━━━ Passage to read ━━━

History of the Problem

History of the Problem

  • Ulster crisis most serious problem facing Liberal government
  • Labour unrest caused economic disruption but not threat to government
  • Constitutional crisis major problem but had backing of king and able to overcome
  • Suffragettes gained publicity but had little effect on politics or governments position of power
  • Ulster crisis dangerous, arms, split nation, weakened Libs, civil war

First Home Rule Bill 1886

  • Liberal leader Gladstone split the Liberals and raised expectations for Nationals and fears for Unionists
  • Randolph Churchill wrote to Gladstone saying if Gladstone came out in favour of home rule he would not hesitate in agitating resistance beyond constitutional limits (breaking the law)

━━━ Data section ━━━

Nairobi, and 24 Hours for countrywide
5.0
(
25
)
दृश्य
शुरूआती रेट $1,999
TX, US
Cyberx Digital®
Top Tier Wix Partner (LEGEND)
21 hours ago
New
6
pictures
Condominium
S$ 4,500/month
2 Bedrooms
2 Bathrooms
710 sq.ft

━━━
━━━ Data section ━━━

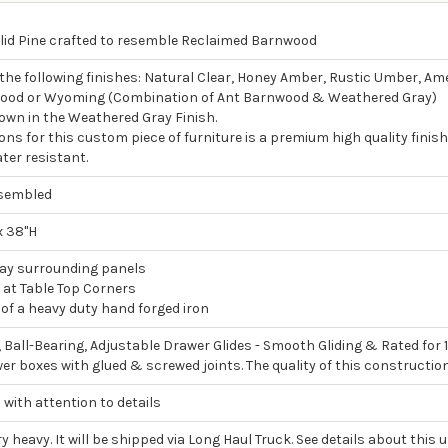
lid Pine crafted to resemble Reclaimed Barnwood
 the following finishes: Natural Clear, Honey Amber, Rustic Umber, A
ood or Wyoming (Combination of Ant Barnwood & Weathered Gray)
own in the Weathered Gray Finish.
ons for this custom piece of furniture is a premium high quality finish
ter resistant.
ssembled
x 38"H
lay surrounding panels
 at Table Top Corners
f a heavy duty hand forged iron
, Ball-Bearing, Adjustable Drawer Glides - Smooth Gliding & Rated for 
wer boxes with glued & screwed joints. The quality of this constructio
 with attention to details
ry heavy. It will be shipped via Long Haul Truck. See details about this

━━━
━━━ Data section ━━━

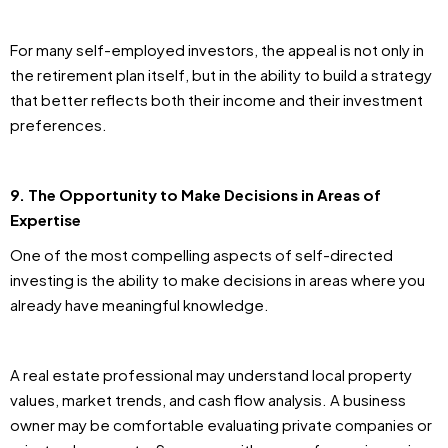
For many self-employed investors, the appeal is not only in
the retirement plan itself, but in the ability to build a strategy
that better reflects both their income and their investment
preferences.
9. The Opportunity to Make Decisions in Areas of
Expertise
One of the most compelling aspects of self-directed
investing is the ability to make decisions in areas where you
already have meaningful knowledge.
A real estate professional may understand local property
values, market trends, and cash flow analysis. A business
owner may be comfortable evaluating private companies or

━━━

▸ What this exercise asks:
1. Rewrite the notes on the Ulster crisis starting at "First Home Rule" and ending at "(breaking the law)", putting "William Gladstone" in place of "Gladstone".
2. Carry on the notes on the Ulster crisis from the point where they stop.
You won't need the items for any of this.

▸ Numbered answers:
1.
First Home Rule Bill 1886

  • Liberal leader William Gladstone split the Liberals and raised expectations for Nationals and fears for Unionists
  • Randolph Churchill wrote to William Gladstone saying if William Gladstone came out in favour of home rule he would not hesitate in agitating resistance beyond constitutional limits (breaking the law)

2.
  • Churchill declared ‘Ulster will fight and Ulster will be right’
  • Unionists concerned of weakening of union with Britain
  • Irish Nationals accepted the terms as ‘final settlement of national question’
  • defeated in Commons

Second Home Rule Bill 1893

  • Completed passage through Commons on 2nd September 1893
  • Defeated in House of Lords, with majority of Conservatives
  • As long as House of Lords able to defeat bills no need for resistance to begin in Ulster
  • However, Irish Unionists concerned major party prepared to support Home Rule
  • Hardening attitude amongst Irish Unionists form Ulster Defence Association

Growth of Unionism in Ireland

  • Majority of Unionists live in Ulster region
  • Here where resistance to Home Rule developed into major obstacle for Liberal government

Three main factors for resistance from Ulster:

One – Religion

  • 81% of Ireland Catholic in 1911
  • In Ulster Protestants held majority
  • Believed would be victimised for religion if Home Rule in Ireland
  • ‘Home Rule is Rome Rule’

Two – Political alignment

  • Growing demand for Home Rule led to polarisation of political parties
  • Conservatives Unionists held power in Ulster
  • Liberals held power along with Irish Nationals in Southern Ireland
  • Unionist party set up in 1885 before first home rule bill
  • Important as shows there was already opposition before bill and gave focus for opposition in future

Three – Economic

  • Majority of Ireland agrarian (rural)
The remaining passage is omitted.